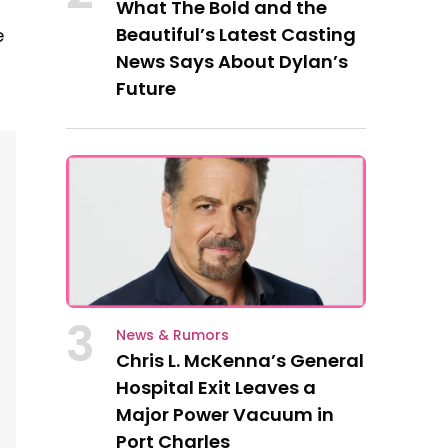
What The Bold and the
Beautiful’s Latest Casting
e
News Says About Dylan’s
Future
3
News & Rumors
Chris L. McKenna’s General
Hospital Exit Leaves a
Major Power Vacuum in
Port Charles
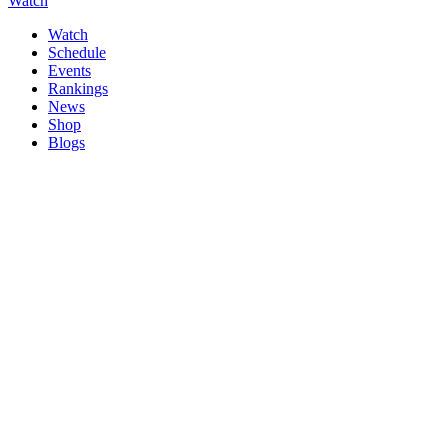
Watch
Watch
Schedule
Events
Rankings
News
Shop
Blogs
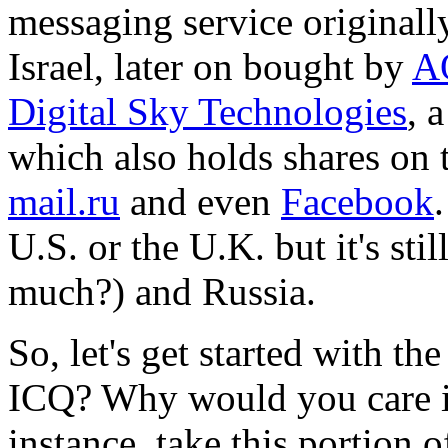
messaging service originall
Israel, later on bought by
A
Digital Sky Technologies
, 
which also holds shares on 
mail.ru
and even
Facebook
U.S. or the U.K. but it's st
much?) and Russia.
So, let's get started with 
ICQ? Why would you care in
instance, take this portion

◆ BRIEF
Please pull out every line of the data above that contains the string "News", copying each such line in full.

◆ SOLVED EXERCISE
News Says About Dylan’s
News & Rumors
News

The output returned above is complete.